Deciding if a given Language is Regular/Context-Free/Non Context-Free

Question

I need some help with deciding if a given language is regular, context-free or not context-free. A brief, informal explanation is sufficient in the answer, hence no need to use pumping lemma.

Lets say I have the following lanugages:

L1 = { w ∈ {a, b, c, d}* | #a(w) is even, #b(w) = 1 mod 3, w does not have 
                           a substring abc }

L2 = { w  ∈ {a, b, c, d}* | #a(w) is even, #b(w) < #c(w) }

L3 = { w  ∈ {a, b, c, d}* | #a(w) < #b(w) < #c(w) }

This is my solution:

L1 = L2 ∩ L3 ∩ L4 where

L2 = #a(w) is even
L3 = #b(w) = 1 mod 3
L4 = w does not have a substring abc 

A DFA can be constructed for L2, becuse L2 does not need infinite memory, so L2 is regular. For L3 the same reasoning as above. And for L4 we can construct a DFA that simply does not accept "abc", hence regular.
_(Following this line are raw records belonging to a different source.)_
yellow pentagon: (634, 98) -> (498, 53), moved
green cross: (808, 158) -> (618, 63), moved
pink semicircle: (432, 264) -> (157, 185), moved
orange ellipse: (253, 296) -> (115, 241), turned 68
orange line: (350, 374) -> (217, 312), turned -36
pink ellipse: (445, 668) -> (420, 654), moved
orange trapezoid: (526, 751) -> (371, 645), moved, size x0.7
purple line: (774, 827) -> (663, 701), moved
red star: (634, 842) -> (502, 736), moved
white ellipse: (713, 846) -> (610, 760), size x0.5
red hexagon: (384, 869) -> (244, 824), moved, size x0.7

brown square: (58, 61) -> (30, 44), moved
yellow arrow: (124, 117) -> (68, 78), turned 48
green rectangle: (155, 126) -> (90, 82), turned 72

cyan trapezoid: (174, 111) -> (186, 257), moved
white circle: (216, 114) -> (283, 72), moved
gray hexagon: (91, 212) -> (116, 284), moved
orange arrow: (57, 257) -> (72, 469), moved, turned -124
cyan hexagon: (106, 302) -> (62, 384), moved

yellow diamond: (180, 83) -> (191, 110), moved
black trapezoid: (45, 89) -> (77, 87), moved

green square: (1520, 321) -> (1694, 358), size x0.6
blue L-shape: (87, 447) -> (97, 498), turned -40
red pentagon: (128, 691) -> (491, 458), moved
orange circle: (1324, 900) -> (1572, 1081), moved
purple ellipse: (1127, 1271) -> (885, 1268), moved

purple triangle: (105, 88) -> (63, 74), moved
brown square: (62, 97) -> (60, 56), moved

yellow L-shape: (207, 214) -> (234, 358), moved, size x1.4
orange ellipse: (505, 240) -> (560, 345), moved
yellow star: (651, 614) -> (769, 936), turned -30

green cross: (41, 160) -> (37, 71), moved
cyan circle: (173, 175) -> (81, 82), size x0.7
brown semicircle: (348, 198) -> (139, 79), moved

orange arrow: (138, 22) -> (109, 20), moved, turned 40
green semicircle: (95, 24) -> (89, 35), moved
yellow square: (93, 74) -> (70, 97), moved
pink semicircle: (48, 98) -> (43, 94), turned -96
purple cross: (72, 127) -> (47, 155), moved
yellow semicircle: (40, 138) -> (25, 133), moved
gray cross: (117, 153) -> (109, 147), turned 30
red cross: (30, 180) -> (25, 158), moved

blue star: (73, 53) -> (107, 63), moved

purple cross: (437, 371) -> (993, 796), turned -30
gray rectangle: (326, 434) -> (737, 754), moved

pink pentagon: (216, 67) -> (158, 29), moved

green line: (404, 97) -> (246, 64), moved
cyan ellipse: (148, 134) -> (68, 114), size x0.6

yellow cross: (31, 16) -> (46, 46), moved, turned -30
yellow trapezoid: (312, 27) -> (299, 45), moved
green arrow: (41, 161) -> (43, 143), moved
L1 is regular because regular languages are closed under ∩ .

For L2 we can divide the language into:

L2 = L3 ∩ L4 where

L3 = #a(w) is even
L4 = #b(w) < #c(w)

We know that a DFA can be constructed for L3, hence L3 is regular. L4 is context-free because we can construct a PDA where a stack is used to count the number of a:s and b:s.

L2 is hence context-free because the ∩ of a regular language and a context-free language result in a context-free language.

For L3 we can see that it's non context-free because we are limitied to 1 stack, and to do more than 1 comparison we need more stacks.

Is my reasonings rights ? I have a exam soon and need to know if I have got the idea behind this.

Thanks in advance

Answer 1

Yes, you are correct on all three counts. L1 is regular, L2 is context-free, and L3 is not context-free. You correctly apply closure properties for L1 and L2, and your reasoning is more or less correct for the last one. For the last one, I would caution you against using that rule... since there may be more than one way to think about how a language could be recognized, some of which require more than a stack, and some of which don't. Take, for instance, the non-context-free language L = {a^n b^n c^n}. The complement of this language is context-free, although sloppy application of the rule you use might lead you to believe otherwise (until you'd properly considered the matter).